Golpe Crítico a la ‘Paz Total’
Esta ruptura es un golpe crítico para la política de ‘Paz Total’, el ambicioso proyecto del gobierno de Petro que busca desactivar por la vía del diálogo a los diversos grupos armados que operan en el territorio nacional. Las mesas de conversación con el grupo de ‘Calarcá’ eran consideradas un pilar fundamental para demostrar la viabilidad de esta estrategia, pero el colapso de hoy siembra serias dudas sobre su futuro.
Fractura en la Mesa de Diálogo
Aunque el gobierno no ha emitido un comunicado detallando las causas específicas, la decisión de levantarse de la mesa suele estar precedida por violaciones a los acuerdos pactados o la falta de voluntad real para deponer las armas.
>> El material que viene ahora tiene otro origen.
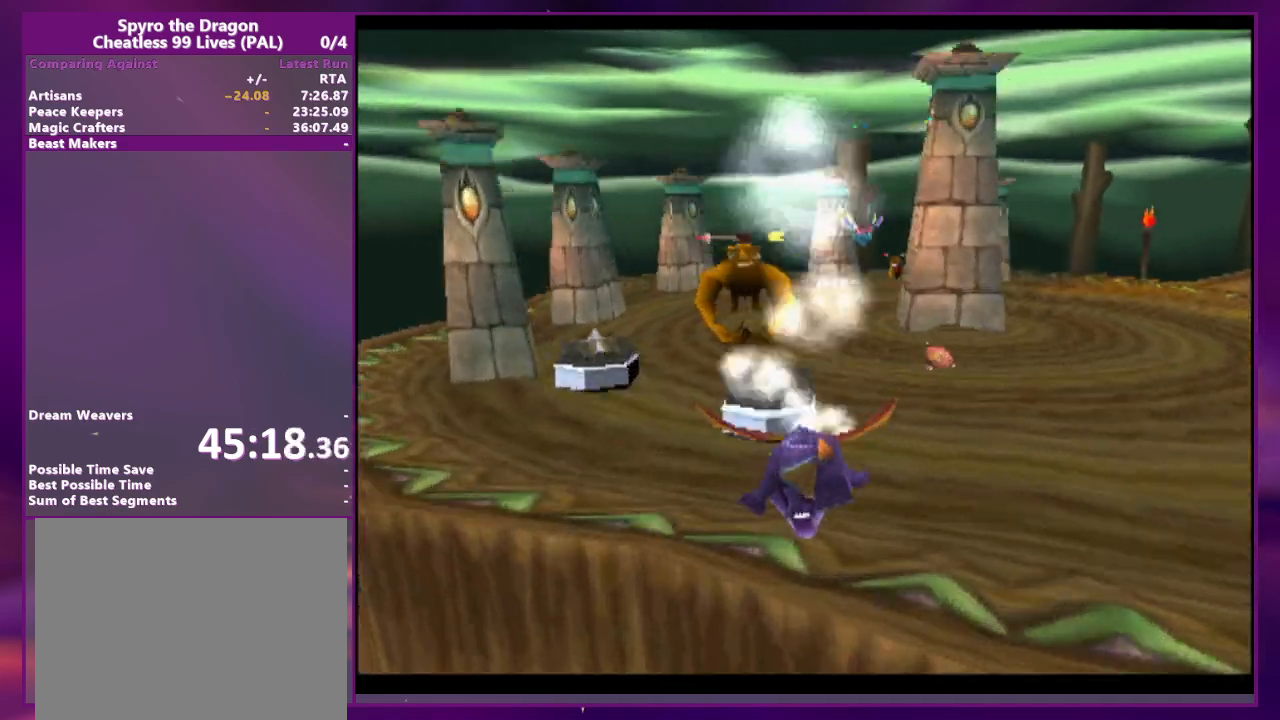
{"dt_ms": 500, "buttons": [], "events": []}
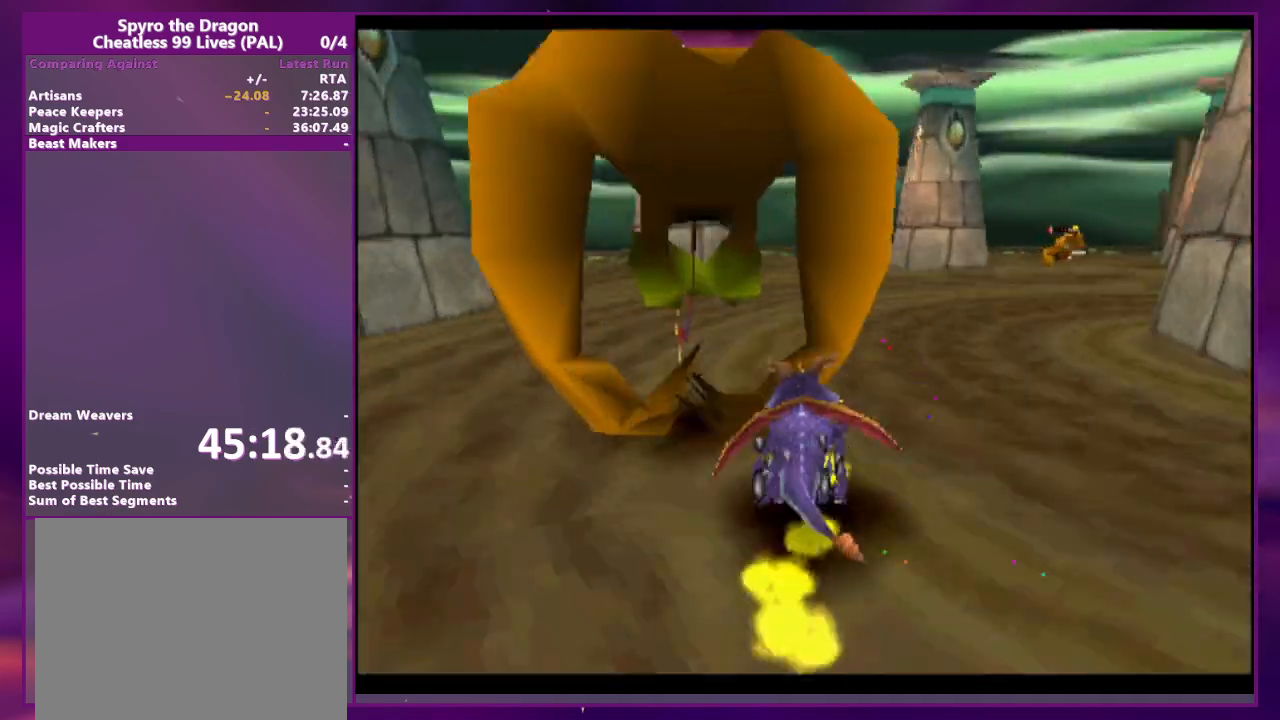
{"dt_ms": 500, "buttons": ["CIRCLE"], "events": [[200, "DPAD_UP", "down"], [300, "CIRCLE", "down"], [367, "CIRCLE", "up"], [467, "CIRCLE", "down"], [467, "DPAD_UP", "up"]]}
La persistencia de la violencia en las regiones controladas por la guerrilla habría sido el detonante que agotó la paciencia del equipo negociador del gobierno, fracturando la frágil confianza construida.
Alerta en Zonas de Conflicto
El anuncio ha encendido las alertas en las comunidades rurales, que son las más afectadas por el conflicto armado. Organizaciones de derechos humanos y líderes locales expresan su profunda preocupación ante la posibilidad de un recrudecimiento de los enfrentamientos, los desplazamientos forzados y las extorsiones. La esperanza de una paz duradera se ve nuevamente amenazada por el sonido de las armas.
El gobierno de Gustavo Petro ahora enfrenta el desafío de redefinir su estrategia de seguridad y decidir si se cerrarán todas las puertas a futuros diálogos con este grupo. Mientras tanto, las Fuerzas Armadas de Colombia se mantienen en máxima alerta a la espera de instrucciones, en un clima de tensión que vuelve a apoderarse de varias regiones del país.